Religionszugehörigkeit und christliche Loyalität bekommen wieder mehr Gewicht in der Einstellungspraxis der Kirchen: BVerfG schwächt Rechte von Arbeitnehmenden
Die Humanistische Union kritisiert den gestern veröffentlichten Beschluss des Bundesverfassungsgerichts (BVerfG) vom 29. September 2025 im Fall Egenberger.

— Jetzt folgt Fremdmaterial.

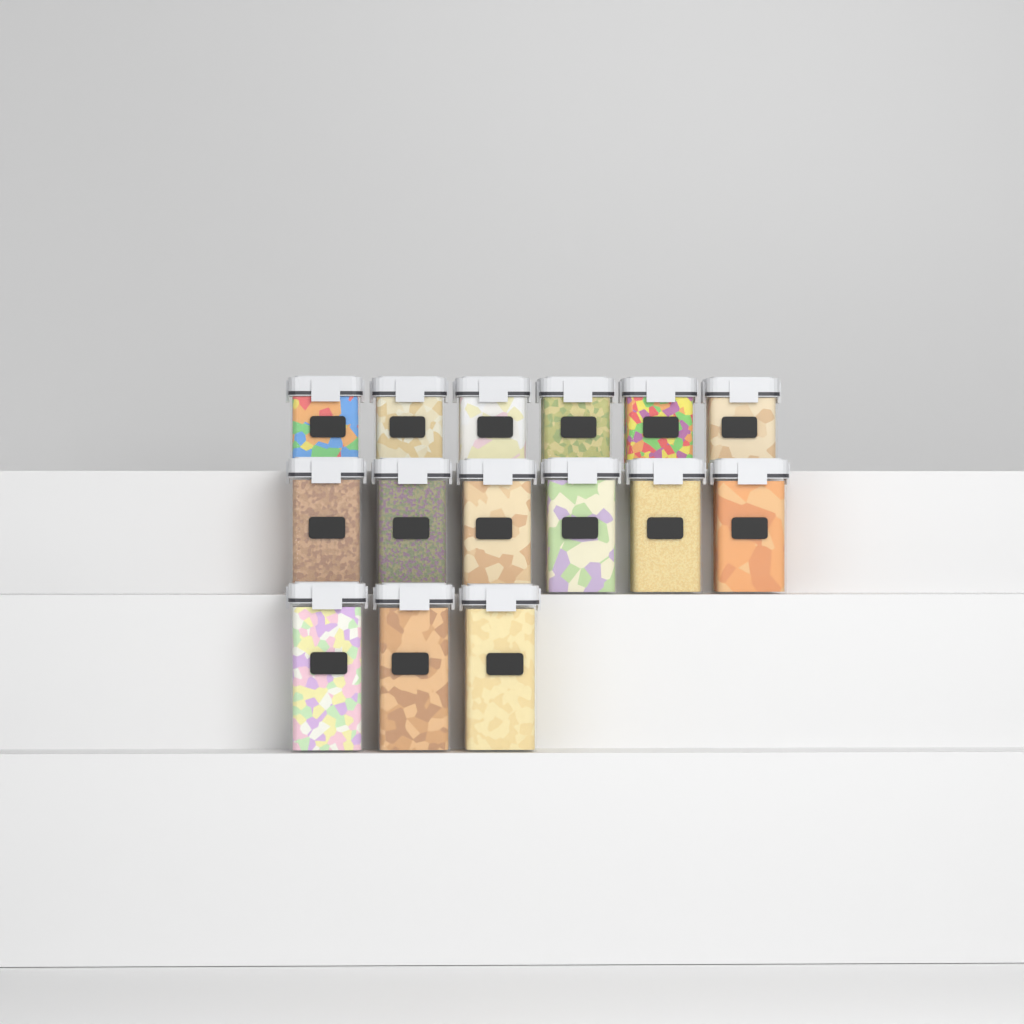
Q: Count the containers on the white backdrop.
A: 15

Die konfessionslose Sozialpädagogin Vera Egenberger hatte sich 2013 bei der Diakonie als Referentin für ein Projekt zu Antirassismus beworben. Trotz passender fachlicher Qualifikationen wurde sie nicht zum Bewerbungsgespräch eingeladen. Sie machte deshalb Schadensersatz wegen Diskriminierung aufgrund ihrer fehlenden Religionszugehörigkeit nach dem Allgemeinen Gleichbehandlungsgesetz (AGG) geltend, weil die Diakonie als evangelischer Verein in der Stellenausschreibung eine Zugehörigkeit zur evangelischen Kirche verlangt hatte. 2018 obsiegte Egenberger mit ihrer Schadensersatzforderung vor dem Bundesarbeitsgericht (BAG). Zunächst hatte der Europäische Gerichtshof (EuGH), den das BAG angerufen hatte, entschieden, dass Religionsgemeinschaften eine Religionszugehörigkeit nur zum Einstellungskriterium machen dürften, wenn sie „nach der Art der Tätigkeiten oder den Umständen ihrer Ausübung eine wesentliche, rechtmäßige und gerechtfertigte berufliche Anforderung“ darstelle.

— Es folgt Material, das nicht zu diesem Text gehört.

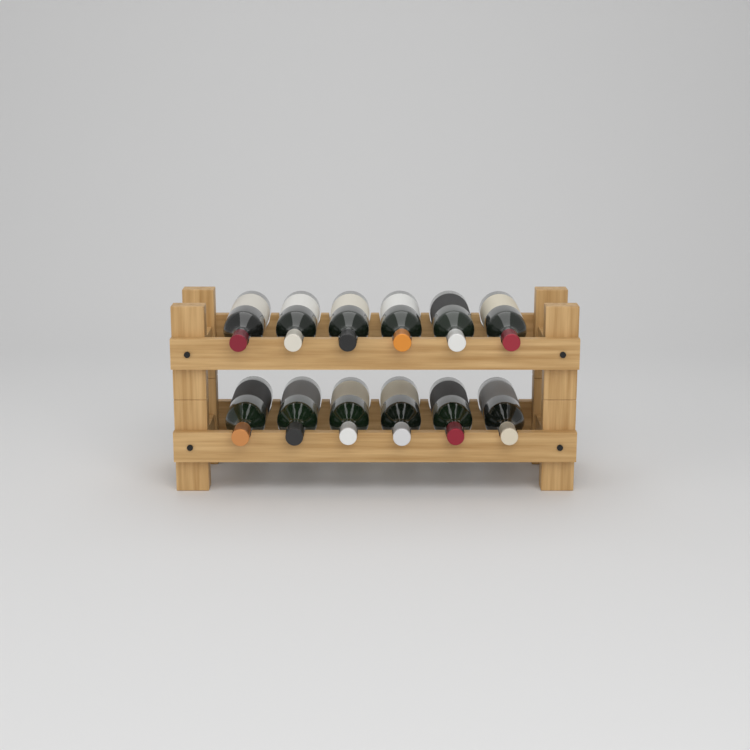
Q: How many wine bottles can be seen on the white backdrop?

Eine solche Anforderung konnte das BAG für die Referentin-Stelle in dem Projekt „Parallelberichterstattung zur UN-Antirassismuskonvention“ nicht erkennen und sprach Vera Egenberger deshalb Schadensersatz nach dem AGG in Höhe von 3.915,46 Euro zu.
Das BVerfG hob nun diese Entscheidung des BAG aufgrund der Verfassungsbeschwerde des Diakonischen Werkes auf. Das BAG wird deshalb abermals im Fall Egenberger entscheiden müssen.
Das Diakonische Werk hatte Verfassungsbeschwerde erhoben, weil es sich in seinem „Selbstbestimmungsrecht“ nach Art. 140 Grundgesetz in Verbindung mit Art. 137 Abs. 3 Weimarer Rechtsverfassung verletzt sah. Danach dürfen Religionsgemeinschaften ihre Angelegenheiten „selbständig innerhalb der Schranken des für alle geltenden Gesetzes“ ordnen und verwalten.
Das BVerfG entschied, dass das BAG dieses kirchliche Selbstbestimmungsrecht nicht ausreichend berücksichtigt habe. Der Religionsgemeinschaft obliege es, die Notwendigkeit der Kirchenzugehörigkeit für die konkret betroffene Tätigkeit plausibel darzulegen. Die Gerichte müssten diese Darlegung kontrollieren, dürften aber nicht ihre Wertung anstelle der kirchlichen Wertung setzen. Das habe aber das BAG getan.
Die Bürgerrechtsorganisation Humanistische Union begrüßt zwar, dass das BVerfG europarechtsfreundlich entscheidet, indem es das Selbstbestimmungsrecht der Kirchen nicht mehr wie zuvor nahezu schrankenlos gelten lässt. „Unverständlich ist aber, warum das BVerfG es für möglich hält, dass für die Erstellung eines Antirassismus-Berichts die Kirchenzugehörigkeit eine plausible Anforderung ist“, sagt Dr. Kirsten Wiese, Beirätin der Humanistischen Union. „Das eröffnet den Kirchen die Möglichkeit, auch für augenscheinlich verkündungsferne Stellen Religionszugehörigkeit zu verlangen.“
Seit dem Urteil des BAG von 2018 verzichteten zwar viele kirchliche Träger auf die Anforderung der Kirchenzugehörigkeit in ihren Stellenausschreibungen. Allerdings sind die circa 1,8 Millionen Beschäftigten bei kirchlichen Trägern sowie die Bewerber*innen auf dem kirchlich dominierten sozialen Arbeitsmarkt weiterhin nicht frei von den Anforderungen „Kirchenmitgliedschaft und Loyalität zum christlichen Dienstherrn“.
Die Humanistische Union kritisiert schon lange dieses kirchliche Sonderarbeitsrecht und betont stetig, dass das vermeintliche Selbstbestimmungsrecht der Kirchen laut Wortlaut des Grundgesetzes nur ein Selbstverwaltungsrecht im Rahmen der für alle geltenden Gesetze sei.